A few episodes later, when Mau’s tumultuous upbringing is examined, he says sarcastically that he’s “still” waiting for his overwhelmed single mother to take him and his siblings to a pool as promised, his particular kind of neediness snaps into place for Guralnik and us. During a particularly heated session with Annie and the indefatigably pompous Mau, Mau dismisses Annie’s sexual insecurities as “all internal,” and then lashes out (and really, from what I can tell, lies) about what he meant by that. After, Guralnik reveals in a meeting with her advisor Dr. Virginia Goldner, that she feels she has to “sacrifice” Annie in order to keep Mau on board because “he’s so sensitive to… any diversion from the way he sees the world, he experiences it as such an assault.” Not so easy after all then, is he?
It is via these brief sessions between Guralnik and Goldner that the show generously and economically circles back and connects the dots for its viewers. These sessions also underscore certain themes, essentially telling you how to watch the show. At one point, Goldner reminds Guralnik that her job isn’t to take sides on whether these couples should break up or not. “Our job is to deepen the understanding of their dilemma,” she explains. And so the show does, at virtually every turn.
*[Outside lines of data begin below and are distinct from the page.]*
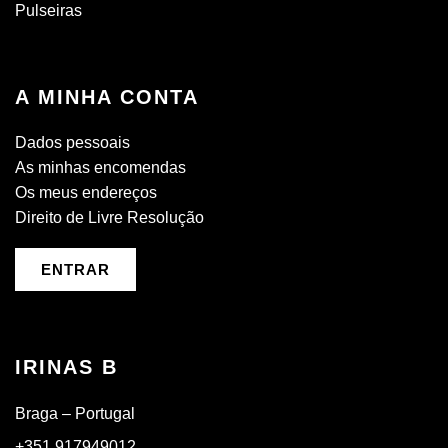
Pulseiras
A MINHA CONTA
Dados pessoais
As minhas encomendas
Os meus endereços
Direito de Livre Resolução
ENTRAR
IRINAS B
Braga – Portugal
+351 917949012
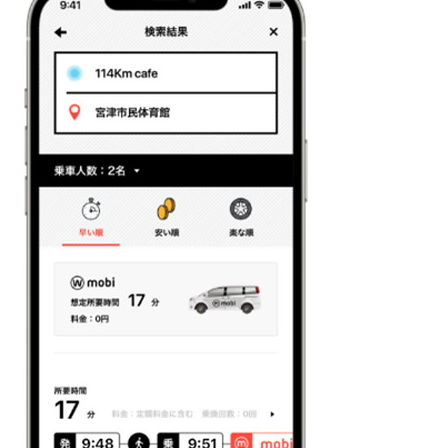
ITの今と未来を見通す
スマホと通信の最新トレンド
進化するPCとデバイスの未来
好きが集まる 比べて選べる
ビジネスと働き方のヒント
AI活用のいまが分かる
企業ITのトレンドを詳説
経営リーダーのコミュニティ
マーケ×ITの今がよく分かる
ITエンジニア向け専門サイト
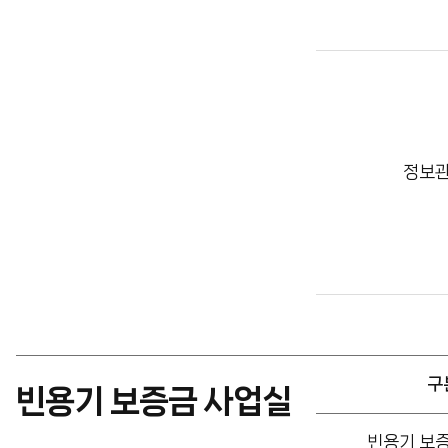
정보
구
빈용기 보증금 사업실
빈
빈용기 보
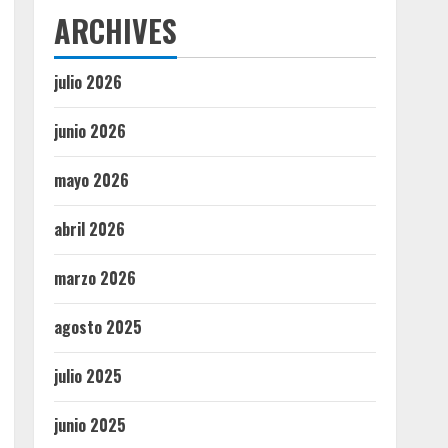
ARCHIVES
julio 2026
junio 2026
mayo 2026
abril 2026
marzo 2026
agosto 2025
julio 2025
junio 2025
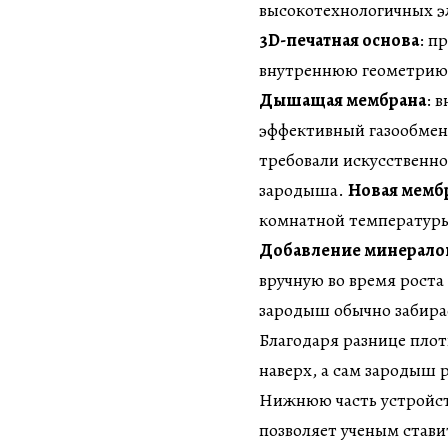
высокотехнологичных э
3D-печатная основа
: п
внутреннюю геометрию 
Дышащая мембрана
: 
эффективный газообмен
требовали искусственн
зародыша.
Новая мемб
комнатной температуры
Добавление минерало
вручную во время роста
зародыш обычно забира
Благодаря разнице плот
наверх, а сам зародыш 
Нижнюю часть устройств
позволяет ученым став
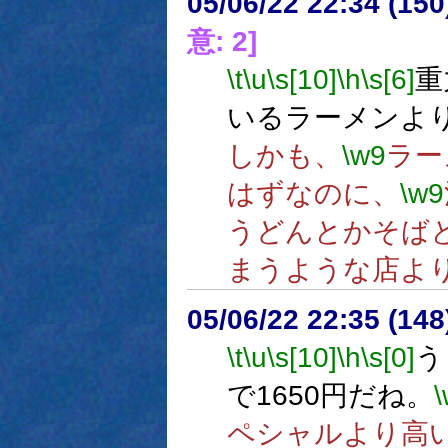
05/06/22 22:34 (
意: 2]
\t
\u
\s[10]
\h
\s[6]
重
いるラーメンよ
しかも、
\w9
ラー
はずなのに、
\w9
うどんとかそば
まうような店よ
05/06/22 22:35 (
\t
\u
\s[10]
\h
\s[0]
う
で1650円だね。
ペシャルより高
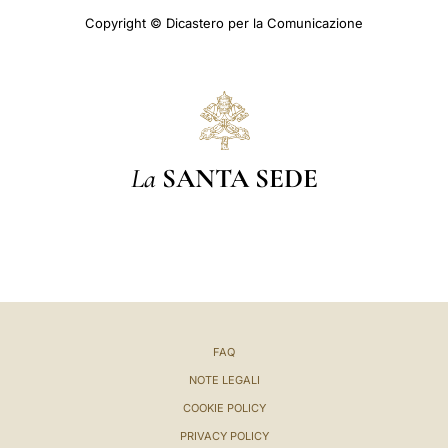
Copyright © Dicastero per la Comunicazione
La
SANTA SEDE
FAQ
NOTE LEGALI
COOKIE POLICY
PRIVACY POLICY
The splotchy portraits of the couples—rather decontextualized, rarely concerned with thorough blow-by-blow reporting—are revealed as ingeniously devised for dovetailing with Guralnik’s process. When Elaine and DeSean, married 11 years, have an argument about how they spend their leisure time—he says they went to brunch 17 weekends in a row and that she gets mad the one time they don’t, she says they haven’t gone to brunch together in months—Guralnik stops them in their tracks. “I work with couples a lot so let me see if I can save you the time of arguing about facts, about what happened,” she tells them. “It doesn’t work, like arguing, ‘Did it happen this way?’ ‘Did it happen that way?’ ‘Did we go 17 times or did we not go since August?’ You’re not gonna go anywhere with that kind of argument. Instead, let’s think about what’s really of importance to the two of you about this, what’s really the heart of it.” She encourages them to find a place of agreement regarding what’s going on with both of them, and to not get “polarized into your own extreme version.” That is, the greater emotional truth is worth way more than he said-she said nitpicking. What a radical idea for a medium like reality TV that thrives on such bickering, and what a lesson for viewers to take home.